- [Extract to read]
== == ==
Creativity: A New Social Class
From English 194 Wiki Site
By Christopher I. Gonzalez
11:25, 1 June 2006 (PDT)
Contents |
Abstract
In The Rise of the Creative Class, Richard Florida notes: “The economic need for creativity has registered itself in the rise of a new class…the Creative Class. Some 38 million Americans, 30 percent of all employed people belong to this new class” (8). Notably, Florida associates the “creative” advent with monetary incentive rather than the workings of an artist’s creative cognition. “I define the core of the Creative Class to include people in science and engineering, architecture and design, education, arts, music and entertainment, whose economic function is to create new ideas, new technology and/or new creative content” (8). Florida’s definition of the new, emerging social class implicitly reduces the individualism of intellectual property and, for economic purposes, objectifies creativeness for the betterment of an elite, intellectual society.
Description
An exploration of Richard Florida's "Creative Class" as a socio-economic evolution of creativity.
== == ==
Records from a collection
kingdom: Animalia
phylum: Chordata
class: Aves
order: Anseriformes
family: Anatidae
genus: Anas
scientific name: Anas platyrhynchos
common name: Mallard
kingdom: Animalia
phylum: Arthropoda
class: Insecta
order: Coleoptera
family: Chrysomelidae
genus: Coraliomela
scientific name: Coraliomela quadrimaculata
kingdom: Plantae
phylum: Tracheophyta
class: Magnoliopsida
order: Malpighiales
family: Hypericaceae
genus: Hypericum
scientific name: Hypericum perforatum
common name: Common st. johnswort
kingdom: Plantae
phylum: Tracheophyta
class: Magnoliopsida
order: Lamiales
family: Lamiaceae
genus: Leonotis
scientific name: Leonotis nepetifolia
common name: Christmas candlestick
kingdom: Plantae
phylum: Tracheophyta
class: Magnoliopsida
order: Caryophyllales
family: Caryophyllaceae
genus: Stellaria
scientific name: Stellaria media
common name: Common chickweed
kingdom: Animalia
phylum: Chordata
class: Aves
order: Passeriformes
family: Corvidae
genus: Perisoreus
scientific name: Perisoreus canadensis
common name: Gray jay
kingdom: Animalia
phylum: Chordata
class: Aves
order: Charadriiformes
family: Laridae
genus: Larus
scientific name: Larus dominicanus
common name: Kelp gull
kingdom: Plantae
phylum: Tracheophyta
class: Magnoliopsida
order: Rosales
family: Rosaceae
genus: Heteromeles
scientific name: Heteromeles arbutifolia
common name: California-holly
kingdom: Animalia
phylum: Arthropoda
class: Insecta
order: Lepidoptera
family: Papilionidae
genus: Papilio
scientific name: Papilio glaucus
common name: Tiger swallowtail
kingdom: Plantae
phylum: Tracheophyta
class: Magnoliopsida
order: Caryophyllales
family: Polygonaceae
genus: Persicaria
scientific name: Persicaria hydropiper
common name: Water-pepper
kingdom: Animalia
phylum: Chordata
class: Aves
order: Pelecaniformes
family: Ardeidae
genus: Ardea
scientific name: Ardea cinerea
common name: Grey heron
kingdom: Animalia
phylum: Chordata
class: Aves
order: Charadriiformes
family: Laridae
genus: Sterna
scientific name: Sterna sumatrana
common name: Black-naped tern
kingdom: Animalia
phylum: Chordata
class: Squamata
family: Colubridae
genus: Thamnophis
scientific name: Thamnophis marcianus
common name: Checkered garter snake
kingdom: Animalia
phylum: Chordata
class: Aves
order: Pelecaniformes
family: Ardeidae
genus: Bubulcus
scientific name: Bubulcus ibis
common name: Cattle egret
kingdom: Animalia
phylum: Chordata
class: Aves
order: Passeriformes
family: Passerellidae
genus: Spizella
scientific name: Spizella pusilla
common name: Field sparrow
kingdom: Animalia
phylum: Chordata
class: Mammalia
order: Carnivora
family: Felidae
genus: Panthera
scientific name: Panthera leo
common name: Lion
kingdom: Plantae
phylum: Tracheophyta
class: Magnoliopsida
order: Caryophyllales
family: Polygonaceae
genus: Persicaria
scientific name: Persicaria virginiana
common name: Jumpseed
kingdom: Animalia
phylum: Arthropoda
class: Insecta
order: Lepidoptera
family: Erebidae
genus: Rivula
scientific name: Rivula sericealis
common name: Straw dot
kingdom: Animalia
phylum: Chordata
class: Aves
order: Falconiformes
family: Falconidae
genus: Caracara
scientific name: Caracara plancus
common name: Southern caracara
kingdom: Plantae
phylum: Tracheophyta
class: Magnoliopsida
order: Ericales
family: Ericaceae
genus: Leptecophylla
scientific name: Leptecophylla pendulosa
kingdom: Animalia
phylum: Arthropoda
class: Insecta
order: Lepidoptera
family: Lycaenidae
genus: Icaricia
== == ==
- [Problems to work on]
(1) Answer these questions about the Creative Class text:
(a) How many Americans does Florida say belong to the Creative Class?
(b) On what site does the text appear?
(c) According to the description, Florida's "Creative Class" is explored as what?
(2) Resume the Creative Class text, picking up after its last line.
These records were taken from a different source.

- [Outputs by task]
(1)
(a) Some 38 million Americans, which is 30 percent of all employed people.
(b) The English 194 Wiki Site.
(c) As a socio-economic evolution of creativity.

(2)
Analysis and Evaluation
Florida classifies the Creative Class into two categories: “The Super-Creative Core” (68) and the normative, Creative Class. The former categorization includes a finer delineation of intellectuals: “scientists and engineers, university professors, poets and artists, entertainers, actors, designers and architects” (69). As Florida points out, the grouping of superior members means to elucidate the impact of the group’s efforts on the economic/consumer society. The Super-Creative Core “[produces] new forms or designs that are readily transferable and widely useful” (69) across all economic classes. The subdivision to the Core class encompasses business-type thinking and the formulation of thoughts to make keen, business decisions. “These people engage in creative problem solving, drawing on complex bodies of knowledge to solve specific problems…What they are required to do is to think on their own” (69). The difference between both divisions of the Creative Class is the application of creativity. The Super-Creative Class, in essence, manipulates the creative intangible. Specifically, the superior class creates new forms and designs for others’ engagement: new business models, new modes of thought, etc. The latter division deals largely with the creative situation at hand; the conflicts and dilemmas derived from the Core’s creation.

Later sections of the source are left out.